TOKYO (Reuters) - Green-eyed, blonde and tall, Kathy Mallory is respected and feared by the cops who work with her, described sometimes as a cat playing with a mouse and nicknamed "Mallory the Machine."
Even her creator, author Carol O'Connell, says she's not entirely sure how much she might actually like her own heroine in real life. Mallory, the star of a series of bestselling novels, now returns in "The Chalk Girl," her ninth adventure, after a multi-year wait.
Mallory is being punished with desk duty after an extended leave when rats start falling from the sky in New York's Central Park and a mysterious red-haired child appears in a t-shirt with blood on her shoulders, leading Mallory into a labyrinth of crimes and murders stretching back years.
The soft-spoken O'Connell talked about her book, which she said was inspired partly by a newspaper story on William's Syndrome, a genetic condition, and Central Park's notorious Ramble, a wooded area once the lair of muggers and addicts.
Q: Do you get inspiration from bits and pieces like that a lot, putting them together and letting them grow?
A: "I think things kind of simmer in the back of your mind, and then at some point they're going to kind of come together. I'm going to be the last person to explain the creative process to anyone, but I think the only people who really examine it are people with writer's block, and I never seem to have that."
Q: So you have these, and then you have your characters. Do you just put them together, set your characters loose and see what happens?
A: "I've seen all those author interviews where the author will say to the interviewer, 'oh, my characters have lives of their own, I just let them...' If I had characters like that, I'd fire them immediately. I need people to do the work that I need done to get this book from cover to cover ... They have to work really hard, and if there's a problem with something being out of character, that's massive re-writes or get rid of the character."
Q: How do you work?
A: "Basically, every book is different. You're learning to write a book every time you sit down to do it. I know that sounds a little strange, but in every book you're presented with new possibilities, new environment, different people, new story lines. You're learning how to do it all over again. I do have a basic draft, or one emerges pretty quickly. Then that's subject to change -- beginning, middle and end can all be changed. But that's something to begin with, and then I've got so many drafts on top of that one, and the novel grows on a lot of levels. The nuances come in with one draft, more story lines get added with another. It's layering."

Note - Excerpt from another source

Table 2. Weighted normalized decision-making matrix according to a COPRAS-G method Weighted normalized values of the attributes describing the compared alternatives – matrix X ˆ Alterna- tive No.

Q: You've been with Mallory for this long. How has she changed and grown?
A: "That's the secret of Mallory, she doesn't change at all. She never gets any older, and she doesn't grow. But in each book you see a different facet of Mallory, and it gives people the illusion that she's growing. I've kept this trick going for quite a while, because people always want the character to develop and I fully understand that. She is what she is, she's not ageing. You're not going to see huge strides in character improvement... but people think she's changing.
"That's the secret of being an obsessive neurotic, I know so much about every character I put in the book. Even the minor ones. And you only see about five percent of it in the book. I've always had an idea of what she was, and that it was not going to change. Because I'm not sure that people change basic elements. She has this tendency to be sociopathic, that probably won't change."
Q: Do you like her?
A: "That's a hard one. I would not like to have her move in with me. I'm not sure I'd make the cut if I ever met her in person.
"When I wrote the first Mallory book, the manuscript went out to reporters in London, which is where my primary publisher was at the time. The reporters had never seen a photograph of me. I would walk into the interviews, and they were always disappointed in me. I think they were expecting tall Mallory to walk in, listing to one side, maybe, from the weight of a gun. They all liked her and they were truly disappointed to get me.
"Why people like her, I don't know, unless it's sort of a high school thing. When you approach her, you have to wonder if you'll make the cut. When she notices you, is this a really bad thing, is she going to hurt you? She's not someone I would warm up to, but people seem to like her."
Q: And how did you first come up with her?
A: "In 'Mallory's Oracle' she's full-blown, but in the first (unpublished) book -- that was wisely eaten by mice, and I'm not kidding about that, it was in my parents' attic for a long time -- she was just a peripheral character, a hacker, in the police department and not too many scruples. But the character of her foster father, Markowitz, was alive in that novel, and when I got to Mallory's Oracle I found myself writing him again. I realized that they were both major personalities and I had to kill one. So I killed the one I liked the best, which was Lou Markowitz. The death had to mean something. I don't want to put a body on the floor and make it a piece of dead meat. You have to be more involved than that or you won't care how it's resolved, or even if it gets resolved."